** Opening EXTRACTED MATERIAL block **

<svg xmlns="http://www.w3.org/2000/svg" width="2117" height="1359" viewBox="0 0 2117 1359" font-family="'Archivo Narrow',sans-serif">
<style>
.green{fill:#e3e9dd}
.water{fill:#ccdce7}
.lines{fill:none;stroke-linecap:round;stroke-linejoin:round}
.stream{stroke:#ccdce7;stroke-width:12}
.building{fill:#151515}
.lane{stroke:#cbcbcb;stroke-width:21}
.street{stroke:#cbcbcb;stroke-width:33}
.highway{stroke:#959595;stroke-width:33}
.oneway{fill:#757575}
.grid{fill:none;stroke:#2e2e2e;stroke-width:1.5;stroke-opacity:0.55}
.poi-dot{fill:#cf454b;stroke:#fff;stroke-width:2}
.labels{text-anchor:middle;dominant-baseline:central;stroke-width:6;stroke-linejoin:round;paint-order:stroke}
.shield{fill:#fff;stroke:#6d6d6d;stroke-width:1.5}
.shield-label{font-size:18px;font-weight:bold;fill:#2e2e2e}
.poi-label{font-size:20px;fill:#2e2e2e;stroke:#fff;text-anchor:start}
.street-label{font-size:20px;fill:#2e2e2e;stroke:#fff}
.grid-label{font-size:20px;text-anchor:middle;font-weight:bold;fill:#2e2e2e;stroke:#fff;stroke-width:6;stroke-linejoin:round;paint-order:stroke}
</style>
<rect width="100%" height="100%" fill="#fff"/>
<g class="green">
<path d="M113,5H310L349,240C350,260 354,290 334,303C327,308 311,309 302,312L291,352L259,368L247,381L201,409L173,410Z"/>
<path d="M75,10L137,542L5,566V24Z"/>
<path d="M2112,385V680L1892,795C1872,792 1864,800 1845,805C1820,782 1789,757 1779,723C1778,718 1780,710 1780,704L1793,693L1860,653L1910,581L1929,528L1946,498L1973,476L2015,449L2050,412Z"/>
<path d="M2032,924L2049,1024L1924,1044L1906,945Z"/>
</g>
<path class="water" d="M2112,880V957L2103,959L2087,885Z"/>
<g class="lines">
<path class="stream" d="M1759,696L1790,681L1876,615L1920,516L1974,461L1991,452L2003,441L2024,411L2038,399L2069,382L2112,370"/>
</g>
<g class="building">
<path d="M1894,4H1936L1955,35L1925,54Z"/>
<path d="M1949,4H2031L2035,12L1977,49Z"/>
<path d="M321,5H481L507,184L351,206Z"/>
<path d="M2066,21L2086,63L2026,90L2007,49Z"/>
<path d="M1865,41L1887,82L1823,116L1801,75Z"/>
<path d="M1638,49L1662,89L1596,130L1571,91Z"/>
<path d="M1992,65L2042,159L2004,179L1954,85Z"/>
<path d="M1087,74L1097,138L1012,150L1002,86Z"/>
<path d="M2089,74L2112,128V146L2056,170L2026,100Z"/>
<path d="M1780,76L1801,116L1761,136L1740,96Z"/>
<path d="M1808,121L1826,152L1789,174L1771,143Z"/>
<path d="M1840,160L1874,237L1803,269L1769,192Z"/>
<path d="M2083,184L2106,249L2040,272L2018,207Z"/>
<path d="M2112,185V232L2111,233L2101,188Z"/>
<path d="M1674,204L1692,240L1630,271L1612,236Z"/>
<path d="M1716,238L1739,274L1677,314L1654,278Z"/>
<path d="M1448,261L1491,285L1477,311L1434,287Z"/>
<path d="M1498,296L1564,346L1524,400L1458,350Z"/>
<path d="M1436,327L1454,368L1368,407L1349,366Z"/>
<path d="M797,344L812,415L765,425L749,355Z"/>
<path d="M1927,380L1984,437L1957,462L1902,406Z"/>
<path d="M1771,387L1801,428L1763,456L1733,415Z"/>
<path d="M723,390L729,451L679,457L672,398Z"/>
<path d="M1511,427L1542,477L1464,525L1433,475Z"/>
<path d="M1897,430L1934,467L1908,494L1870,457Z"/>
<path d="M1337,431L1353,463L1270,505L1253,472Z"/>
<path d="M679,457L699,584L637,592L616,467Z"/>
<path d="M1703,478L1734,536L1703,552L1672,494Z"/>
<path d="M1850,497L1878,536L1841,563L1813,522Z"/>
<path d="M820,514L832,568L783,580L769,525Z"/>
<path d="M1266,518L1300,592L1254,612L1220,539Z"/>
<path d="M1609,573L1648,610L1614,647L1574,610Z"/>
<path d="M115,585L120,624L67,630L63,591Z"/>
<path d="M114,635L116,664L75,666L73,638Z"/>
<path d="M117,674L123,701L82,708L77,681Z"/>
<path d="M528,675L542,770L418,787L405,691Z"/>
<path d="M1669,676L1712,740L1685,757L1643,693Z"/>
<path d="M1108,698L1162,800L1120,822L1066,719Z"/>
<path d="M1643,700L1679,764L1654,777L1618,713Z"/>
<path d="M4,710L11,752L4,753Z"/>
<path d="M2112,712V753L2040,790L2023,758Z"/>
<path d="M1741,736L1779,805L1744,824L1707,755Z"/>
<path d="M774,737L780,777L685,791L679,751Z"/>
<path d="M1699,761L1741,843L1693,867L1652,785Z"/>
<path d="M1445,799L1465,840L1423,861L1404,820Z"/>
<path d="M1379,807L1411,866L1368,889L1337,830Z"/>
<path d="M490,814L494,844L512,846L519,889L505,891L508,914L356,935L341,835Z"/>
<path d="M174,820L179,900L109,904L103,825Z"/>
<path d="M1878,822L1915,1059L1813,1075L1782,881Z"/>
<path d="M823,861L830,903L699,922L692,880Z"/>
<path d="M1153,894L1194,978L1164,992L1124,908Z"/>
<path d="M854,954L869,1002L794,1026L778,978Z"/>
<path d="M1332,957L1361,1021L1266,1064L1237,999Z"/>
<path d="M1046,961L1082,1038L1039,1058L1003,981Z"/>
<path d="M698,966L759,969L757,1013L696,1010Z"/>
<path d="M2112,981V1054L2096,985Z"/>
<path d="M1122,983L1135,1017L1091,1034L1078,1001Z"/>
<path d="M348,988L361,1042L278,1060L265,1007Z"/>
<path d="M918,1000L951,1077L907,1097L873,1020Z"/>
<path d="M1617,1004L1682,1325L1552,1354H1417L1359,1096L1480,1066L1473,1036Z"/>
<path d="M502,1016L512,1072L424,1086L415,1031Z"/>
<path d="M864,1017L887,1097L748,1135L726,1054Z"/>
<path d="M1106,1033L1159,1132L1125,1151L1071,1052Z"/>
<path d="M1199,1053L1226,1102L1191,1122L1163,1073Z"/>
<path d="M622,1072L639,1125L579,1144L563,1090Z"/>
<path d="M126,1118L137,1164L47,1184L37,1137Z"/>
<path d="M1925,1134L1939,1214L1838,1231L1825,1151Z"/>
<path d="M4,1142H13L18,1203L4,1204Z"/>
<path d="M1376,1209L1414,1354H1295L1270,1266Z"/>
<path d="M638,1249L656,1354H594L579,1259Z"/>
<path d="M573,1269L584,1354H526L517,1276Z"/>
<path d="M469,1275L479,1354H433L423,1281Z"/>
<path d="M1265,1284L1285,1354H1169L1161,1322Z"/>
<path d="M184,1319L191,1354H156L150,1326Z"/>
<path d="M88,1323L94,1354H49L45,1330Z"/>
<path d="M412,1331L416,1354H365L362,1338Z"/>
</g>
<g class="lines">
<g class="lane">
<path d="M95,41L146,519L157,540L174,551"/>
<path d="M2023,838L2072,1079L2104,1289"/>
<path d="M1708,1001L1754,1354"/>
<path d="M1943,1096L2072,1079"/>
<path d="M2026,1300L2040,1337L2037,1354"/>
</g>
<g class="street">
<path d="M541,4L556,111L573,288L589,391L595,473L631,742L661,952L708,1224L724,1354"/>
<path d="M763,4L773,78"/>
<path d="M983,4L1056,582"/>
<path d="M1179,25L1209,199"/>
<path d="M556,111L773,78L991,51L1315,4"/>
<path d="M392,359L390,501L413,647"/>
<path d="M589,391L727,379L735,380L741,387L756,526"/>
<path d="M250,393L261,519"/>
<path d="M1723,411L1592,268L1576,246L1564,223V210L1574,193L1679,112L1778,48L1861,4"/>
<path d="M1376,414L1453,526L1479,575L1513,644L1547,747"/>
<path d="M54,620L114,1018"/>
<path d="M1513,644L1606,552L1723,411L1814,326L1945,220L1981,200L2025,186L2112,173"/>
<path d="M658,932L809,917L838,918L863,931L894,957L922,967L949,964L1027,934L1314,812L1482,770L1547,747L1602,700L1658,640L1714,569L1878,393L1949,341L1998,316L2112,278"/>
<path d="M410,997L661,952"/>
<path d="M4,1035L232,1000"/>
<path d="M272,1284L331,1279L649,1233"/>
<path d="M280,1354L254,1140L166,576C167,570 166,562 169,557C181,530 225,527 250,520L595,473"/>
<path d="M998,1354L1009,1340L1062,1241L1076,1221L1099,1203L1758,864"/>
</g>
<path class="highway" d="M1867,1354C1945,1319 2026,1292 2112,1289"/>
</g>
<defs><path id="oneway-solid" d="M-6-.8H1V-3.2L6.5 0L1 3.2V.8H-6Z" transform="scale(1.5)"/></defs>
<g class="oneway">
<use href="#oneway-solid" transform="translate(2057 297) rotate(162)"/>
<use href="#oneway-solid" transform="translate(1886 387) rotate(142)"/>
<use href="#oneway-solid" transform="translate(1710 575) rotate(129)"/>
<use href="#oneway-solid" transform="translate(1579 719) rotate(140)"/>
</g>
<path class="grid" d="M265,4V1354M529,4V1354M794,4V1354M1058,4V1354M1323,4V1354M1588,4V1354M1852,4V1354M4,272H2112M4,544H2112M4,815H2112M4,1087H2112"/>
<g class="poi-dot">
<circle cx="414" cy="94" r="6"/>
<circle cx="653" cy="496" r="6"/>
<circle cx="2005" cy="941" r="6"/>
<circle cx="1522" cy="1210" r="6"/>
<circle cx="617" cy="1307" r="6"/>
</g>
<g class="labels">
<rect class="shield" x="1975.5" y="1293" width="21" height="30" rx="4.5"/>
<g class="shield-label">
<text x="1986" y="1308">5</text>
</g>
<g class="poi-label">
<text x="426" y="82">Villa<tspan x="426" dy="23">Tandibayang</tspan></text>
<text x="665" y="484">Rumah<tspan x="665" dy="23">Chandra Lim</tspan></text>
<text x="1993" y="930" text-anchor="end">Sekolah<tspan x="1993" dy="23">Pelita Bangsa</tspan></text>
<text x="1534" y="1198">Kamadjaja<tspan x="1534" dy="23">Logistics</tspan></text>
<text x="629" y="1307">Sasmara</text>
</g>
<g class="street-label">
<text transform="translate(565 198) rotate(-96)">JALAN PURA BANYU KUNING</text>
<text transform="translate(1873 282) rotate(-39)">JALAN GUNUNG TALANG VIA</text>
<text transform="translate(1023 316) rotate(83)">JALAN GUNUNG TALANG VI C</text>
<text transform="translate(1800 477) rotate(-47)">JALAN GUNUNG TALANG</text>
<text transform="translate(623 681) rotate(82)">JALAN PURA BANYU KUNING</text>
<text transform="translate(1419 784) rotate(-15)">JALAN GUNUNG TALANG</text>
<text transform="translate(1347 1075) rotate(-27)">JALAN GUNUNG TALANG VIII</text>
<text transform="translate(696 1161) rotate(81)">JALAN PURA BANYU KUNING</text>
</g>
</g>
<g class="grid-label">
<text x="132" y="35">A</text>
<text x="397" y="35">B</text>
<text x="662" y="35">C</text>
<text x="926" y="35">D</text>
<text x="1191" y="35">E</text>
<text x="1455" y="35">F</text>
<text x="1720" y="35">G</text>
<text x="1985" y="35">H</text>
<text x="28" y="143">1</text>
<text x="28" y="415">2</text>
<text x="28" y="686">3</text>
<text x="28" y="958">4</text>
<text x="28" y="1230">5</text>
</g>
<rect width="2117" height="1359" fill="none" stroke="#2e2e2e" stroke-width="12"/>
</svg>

** Closing EXTRACTED MATERIAL block **

### WORK INSTRUCTION
Would you copy every line of the entries in which "labels" appears?

### EXERCISE RESPONSE
.labels{text-anchor:middle;dominant-baseline:central;stroke-width:6;stroke-linejoin:round;paint-order:stroke}
<g class="labels">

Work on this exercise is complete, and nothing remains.